- _Instructions to follow_:
Without the pictures, copy all of the data exactly.

- _Dataset extract_:
══════════════════════════════
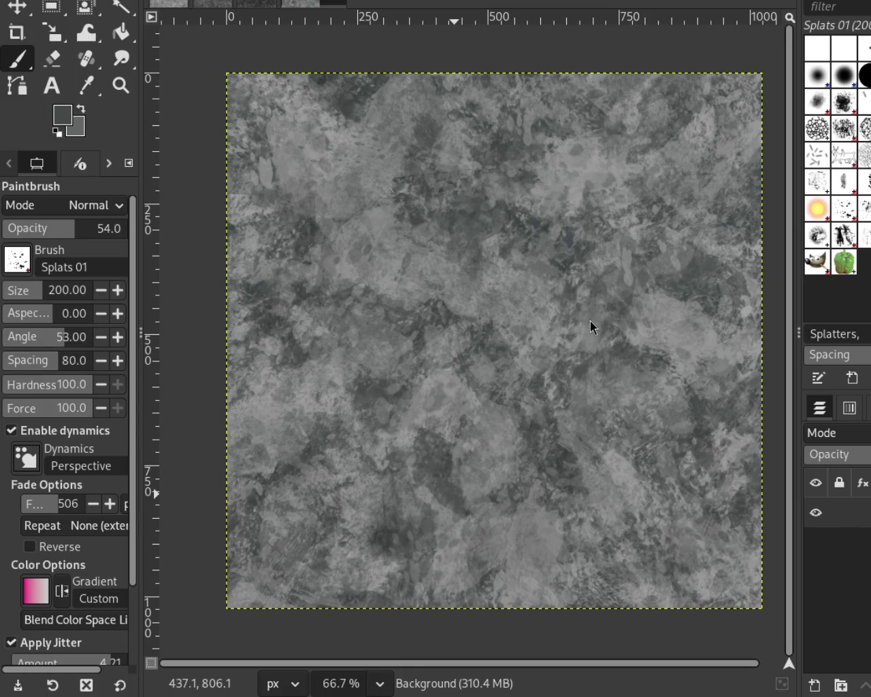
Sample two lighter greys from the stone for Splats 01 splatter specks
key("ctrl")
left_click(571, 201, "ctrl")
══════════════════════════════
- _Solution_:
Sample two lighter greys from the stone for Splats 01 splatter specks
key("ctrl")
left_click(571, 201, "ctrl")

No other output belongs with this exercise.